*DATASET:*

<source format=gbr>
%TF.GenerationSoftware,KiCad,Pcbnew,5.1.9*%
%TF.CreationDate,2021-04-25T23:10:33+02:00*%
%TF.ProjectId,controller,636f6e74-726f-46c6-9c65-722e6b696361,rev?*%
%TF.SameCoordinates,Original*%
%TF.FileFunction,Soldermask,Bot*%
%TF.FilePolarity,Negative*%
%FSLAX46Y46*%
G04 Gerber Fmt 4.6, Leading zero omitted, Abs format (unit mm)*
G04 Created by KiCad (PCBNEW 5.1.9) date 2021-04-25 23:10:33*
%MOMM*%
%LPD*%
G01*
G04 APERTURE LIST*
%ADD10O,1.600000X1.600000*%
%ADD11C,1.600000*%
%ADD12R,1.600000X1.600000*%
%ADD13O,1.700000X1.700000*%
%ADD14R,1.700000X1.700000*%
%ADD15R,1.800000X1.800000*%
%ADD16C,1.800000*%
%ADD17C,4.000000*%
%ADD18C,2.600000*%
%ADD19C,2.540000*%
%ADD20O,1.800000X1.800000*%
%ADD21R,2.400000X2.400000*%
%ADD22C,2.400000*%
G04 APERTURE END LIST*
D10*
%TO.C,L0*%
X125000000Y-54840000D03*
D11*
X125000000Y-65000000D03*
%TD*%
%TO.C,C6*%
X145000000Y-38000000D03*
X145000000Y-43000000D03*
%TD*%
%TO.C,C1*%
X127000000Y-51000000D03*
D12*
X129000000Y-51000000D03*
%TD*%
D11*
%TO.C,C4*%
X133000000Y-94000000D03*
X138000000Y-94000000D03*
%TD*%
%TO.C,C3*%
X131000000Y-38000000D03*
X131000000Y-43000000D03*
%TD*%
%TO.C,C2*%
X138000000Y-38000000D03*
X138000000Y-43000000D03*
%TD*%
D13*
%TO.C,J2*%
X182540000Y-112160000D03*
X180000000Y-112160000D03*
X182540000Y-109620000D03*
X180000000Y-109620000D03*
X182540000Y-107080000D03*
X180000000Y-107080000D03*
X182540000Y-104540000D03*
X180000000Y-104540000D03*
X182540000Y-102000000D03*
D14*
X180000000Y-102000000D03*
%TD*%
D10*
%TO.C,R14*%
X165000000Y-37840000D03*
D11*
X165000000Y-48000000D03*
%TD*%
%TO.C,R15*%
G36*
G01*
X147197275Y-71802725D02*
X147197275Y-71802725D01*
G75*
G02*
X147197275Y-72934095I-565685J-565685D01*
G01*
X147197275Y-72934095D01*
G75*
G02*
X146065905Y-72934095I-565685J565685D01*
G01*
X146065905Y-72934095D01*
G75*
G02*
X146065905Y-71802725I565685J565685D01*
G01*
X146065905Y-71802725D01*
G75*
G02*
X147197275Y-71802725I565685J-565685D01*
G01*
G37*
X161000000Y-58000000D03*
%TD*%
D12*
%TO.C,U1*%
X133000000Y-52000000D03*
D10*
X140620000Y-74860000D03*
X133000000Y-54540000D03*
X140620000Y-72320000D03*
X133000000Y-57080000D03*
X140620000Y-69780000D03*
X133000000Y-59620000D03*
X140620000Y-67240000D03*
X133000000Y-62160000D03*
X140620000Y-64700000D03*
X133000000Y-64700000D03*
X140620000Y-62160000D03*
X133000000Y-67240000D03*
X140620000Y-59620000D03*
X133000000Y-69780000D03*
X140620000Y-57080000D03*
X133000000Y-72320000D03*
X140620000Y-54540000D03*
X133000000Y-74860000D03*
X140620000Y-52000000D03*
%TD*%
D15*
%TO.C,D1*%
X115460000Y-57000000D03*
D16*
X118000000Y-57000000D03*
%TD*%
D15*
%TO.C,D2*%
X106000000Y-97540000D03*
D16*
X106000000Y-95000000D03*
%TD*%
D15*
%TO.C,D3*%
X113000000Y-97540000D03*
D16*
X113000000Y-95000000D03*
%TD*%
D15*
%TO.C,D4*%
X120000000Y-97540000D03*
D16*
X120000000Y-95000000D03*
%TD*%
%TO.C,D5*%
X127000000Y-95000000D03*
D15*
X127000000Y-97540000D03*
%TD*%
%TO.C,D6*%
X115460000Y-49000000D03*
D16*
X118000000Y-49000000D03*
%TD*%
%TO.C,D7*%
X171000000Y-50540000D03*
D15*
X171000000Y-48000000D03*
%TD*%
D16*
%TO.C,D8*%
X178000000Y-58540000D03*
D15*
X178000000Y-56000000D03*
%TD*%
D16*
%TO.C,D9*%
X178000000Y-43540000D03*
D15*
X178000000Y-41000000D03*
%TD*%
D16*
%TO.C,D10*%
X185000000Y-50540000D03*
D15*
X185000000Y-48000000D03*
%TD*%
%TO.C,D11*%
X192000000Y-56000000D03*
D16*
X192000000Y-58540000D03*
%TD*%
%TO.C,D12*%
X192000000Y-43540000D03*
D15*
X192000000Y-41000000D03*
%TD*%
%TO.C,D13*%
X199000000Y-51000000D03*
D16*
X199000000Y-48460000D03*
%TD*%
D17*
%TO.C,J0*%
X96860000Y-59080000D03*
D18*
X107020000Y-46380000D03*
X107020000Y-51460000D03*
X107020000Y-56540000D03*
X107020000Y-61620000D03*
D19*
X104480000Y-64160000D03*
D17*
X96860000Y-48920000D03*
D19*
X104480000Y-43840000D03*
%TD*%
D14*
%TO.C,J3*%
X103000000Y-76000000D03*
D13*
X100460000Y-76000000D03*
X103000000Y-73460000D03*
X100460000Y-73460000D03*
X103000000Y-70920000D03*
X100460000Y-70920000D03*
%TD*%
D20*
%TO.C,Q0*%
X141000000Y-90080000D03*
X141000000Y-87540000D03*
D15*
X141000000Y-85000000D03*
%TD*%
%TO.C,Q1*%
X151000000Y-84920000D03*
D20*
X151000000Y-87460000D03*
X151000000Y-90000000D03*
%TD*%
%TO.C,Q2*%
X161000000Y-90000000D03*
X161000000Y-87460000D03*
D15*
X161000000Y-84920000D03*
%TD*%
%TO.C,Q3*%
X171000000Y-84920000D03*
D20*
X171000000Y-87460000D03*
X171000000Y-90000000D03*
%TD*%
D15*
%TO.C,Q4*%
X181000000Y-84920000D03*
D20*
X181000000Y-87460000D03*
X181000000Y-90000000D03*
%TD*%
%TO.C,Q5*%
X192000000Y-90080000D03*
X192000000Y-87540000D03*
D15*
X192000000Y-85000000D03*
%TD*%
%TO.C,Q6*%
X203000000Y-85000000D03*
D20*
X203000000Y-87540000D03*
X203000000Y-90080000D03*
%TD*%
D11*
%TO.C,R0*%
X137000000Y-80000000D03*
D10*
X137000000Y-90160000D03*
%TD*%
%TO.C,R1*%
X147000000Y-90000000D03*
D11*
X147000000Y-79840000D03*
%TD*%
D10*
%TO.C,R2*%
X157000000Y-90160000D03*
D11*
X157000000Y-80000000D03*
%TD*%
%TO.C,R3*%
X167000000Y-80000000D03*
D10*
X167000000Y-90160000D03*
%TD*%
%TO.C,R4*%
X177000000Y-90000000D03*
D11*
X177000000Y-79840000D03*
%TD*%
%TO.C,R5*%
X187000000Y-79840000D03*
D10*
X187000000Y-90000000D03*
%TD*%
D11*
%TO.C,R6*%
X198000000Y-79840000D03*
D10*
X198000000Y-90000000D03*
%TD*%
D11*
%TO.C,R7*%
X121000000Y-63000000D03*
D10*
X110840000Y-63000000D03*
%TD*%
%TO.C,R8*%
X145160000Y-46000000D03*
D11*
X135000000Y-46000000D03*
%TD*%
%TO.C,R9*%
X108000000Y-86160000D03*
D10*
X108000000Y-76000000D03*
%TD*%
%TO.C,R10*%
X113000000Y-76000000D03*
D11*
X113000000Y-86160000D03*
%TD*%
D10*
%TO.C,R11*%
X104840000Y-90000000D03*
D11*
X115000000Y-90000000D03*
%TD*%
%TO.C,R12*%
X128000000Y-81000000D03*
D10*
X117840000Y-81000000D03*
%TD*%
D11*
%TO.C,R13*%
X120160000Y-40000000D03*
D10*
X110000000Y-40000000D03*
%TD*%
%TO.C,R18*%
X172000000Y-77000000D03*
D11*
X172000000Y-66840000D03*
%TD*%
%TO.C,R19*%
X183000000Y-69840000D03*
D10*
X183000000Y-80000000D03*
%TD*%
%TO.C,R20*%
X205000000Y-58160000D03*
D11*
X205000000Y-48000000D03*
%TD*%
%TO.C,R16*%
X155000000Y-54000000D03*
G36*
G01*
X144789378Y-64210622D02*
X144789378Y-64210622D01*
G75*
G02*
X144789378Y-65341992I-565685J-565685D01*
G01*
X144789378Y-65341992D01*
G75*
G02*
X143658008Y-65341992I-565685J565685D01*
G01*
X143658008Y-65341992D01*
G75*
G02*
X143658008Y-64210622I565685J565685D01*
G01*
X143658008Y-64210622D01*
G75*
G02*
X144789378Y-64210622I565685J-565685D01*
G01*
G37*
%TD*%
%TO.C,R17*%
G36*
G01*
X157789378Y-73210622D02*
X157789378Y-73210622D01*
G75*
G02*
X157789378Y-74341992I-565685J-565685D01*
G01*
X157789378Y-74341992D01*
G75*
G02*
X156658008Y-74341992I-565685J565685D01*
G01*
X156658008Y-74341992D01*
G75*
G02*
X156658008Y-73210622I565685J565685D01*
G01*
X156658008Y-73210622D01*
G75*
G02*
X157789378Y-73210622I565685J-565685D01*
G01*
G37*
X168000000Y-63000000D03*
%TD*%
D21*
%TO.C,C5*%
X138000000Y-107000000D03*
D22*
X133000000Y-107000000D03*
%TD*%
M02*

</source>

--

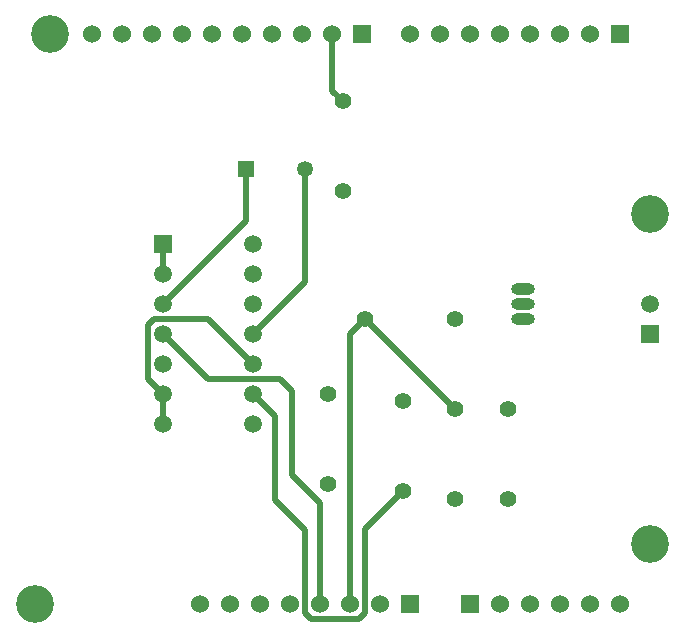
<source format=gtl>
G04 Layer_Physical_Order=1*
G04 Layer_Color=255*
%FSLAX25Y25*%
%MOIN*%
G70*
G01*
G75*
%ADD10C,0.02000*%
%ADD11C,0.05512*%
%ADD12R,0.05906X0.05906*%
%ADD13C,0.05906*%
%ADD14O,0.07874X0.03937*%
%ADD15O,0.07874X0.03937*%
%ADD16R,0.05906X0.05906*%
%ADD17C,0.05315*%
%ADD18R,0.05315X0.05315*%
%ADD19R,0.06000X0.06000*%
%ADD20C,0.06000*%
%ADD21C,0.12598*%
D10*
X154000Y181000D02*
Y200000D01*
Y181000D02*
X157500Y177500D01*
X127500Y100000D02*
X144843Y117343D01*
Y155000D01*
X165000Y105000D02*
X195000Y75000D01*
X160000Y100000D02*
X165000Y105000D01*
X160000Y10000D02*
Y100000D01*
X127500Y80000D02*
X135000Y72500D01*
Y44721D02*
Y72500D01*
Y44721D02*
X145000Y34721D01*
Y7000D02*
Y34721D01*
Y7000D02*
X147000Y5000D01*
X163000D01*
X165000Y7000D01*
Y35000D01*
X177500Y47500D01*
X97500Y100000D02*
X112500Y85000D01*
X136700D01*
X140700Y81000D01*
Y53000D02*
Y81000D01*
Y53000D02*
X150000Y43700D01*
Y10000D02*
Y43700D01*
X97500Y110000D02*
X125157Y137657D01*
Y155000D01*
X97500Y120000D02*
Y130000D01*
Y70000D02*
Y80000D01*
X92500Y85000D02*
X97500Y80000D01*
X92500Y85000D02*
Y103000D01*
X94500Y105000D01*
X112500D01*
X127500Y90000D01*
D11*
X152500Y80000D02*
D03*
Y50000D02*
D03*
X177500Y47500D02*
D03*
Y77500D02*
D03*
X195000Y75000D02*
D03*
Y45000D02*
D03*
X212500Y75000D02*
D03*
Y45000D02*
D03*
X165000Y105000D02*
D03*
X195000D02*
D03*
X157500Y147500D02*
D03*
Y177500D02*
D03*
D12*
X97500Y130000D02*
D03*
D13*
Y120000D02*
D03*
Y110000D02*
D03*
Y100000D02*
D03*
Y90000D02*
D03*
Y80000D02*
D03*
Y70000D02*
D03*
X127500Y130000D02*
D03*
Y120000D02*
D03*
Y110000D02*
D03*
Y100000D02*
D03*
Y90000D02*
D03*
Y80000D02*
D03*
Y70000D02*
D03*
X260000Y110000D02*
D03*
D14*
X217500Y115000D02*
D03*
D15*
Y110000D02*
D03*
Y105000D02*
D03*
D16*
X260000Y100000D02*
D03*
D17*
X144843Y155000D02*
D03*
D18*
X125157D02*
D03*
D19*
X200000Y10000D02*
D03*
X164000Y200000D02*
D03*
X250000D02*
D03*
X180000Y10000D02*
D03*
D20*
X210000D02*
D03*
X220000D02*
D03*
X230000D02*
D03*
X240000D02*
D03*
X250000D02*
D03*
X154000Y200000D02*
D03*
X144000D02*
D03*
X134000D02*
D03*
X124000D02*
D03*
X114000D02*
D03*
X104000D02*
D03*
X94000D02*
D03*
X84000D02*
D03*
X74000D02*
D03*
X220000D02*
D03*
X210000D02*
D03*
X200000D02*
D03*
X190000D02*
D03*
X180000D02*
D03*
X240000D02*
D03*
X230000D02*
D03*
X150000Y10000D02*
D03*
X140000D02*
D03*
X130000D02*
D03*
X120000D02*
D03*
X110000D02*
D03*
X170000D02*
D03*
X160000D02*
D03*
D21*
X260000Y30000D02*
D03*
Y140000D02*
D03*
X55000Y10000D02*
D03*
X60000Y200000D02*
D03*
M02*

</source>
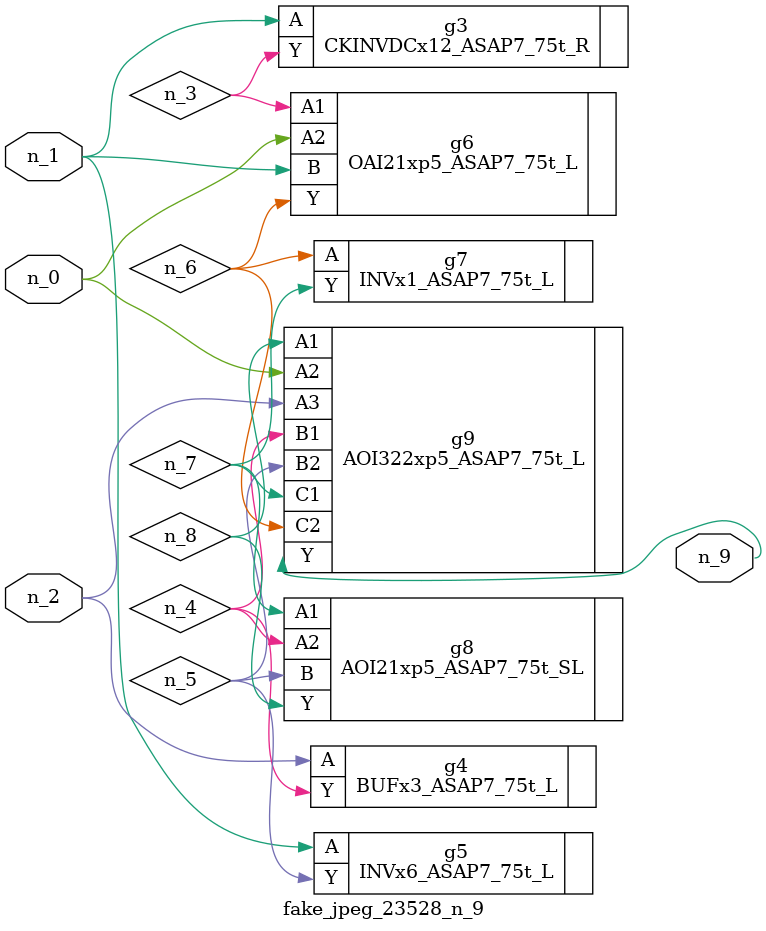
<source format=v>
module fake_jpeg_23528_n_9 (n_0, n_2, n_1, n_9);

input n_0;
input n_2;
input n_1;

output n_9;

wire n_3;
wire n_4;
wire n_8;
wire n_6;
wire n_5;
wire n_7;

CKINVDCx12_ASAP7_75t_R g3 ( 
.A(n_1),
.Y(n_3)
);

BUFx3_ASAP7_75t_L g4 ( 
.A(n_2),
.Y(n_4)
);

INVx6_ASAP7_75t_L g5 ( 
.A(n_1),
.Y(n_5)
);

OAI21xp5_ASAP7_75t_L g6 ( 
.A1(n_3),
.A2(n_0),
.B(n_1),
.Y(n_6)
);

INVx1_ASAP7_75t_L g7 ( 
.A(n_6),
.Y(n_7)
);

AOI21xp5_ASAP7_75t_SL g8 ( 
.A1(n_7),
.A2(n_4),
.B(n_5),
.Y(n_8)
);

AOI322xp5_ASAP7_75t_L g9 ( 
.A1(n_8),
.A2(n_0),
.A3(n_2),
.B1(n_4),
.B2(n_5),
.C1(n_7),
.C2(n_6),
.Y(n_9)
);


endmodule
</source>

*REQUEST:* Show every line from the entries above in which the word "wire" appears.

*FINISHED EXERCISE:*
wire n_3;
wire n_4;
wire n_8;
wire n_6;
wire n_5;
wire n_7;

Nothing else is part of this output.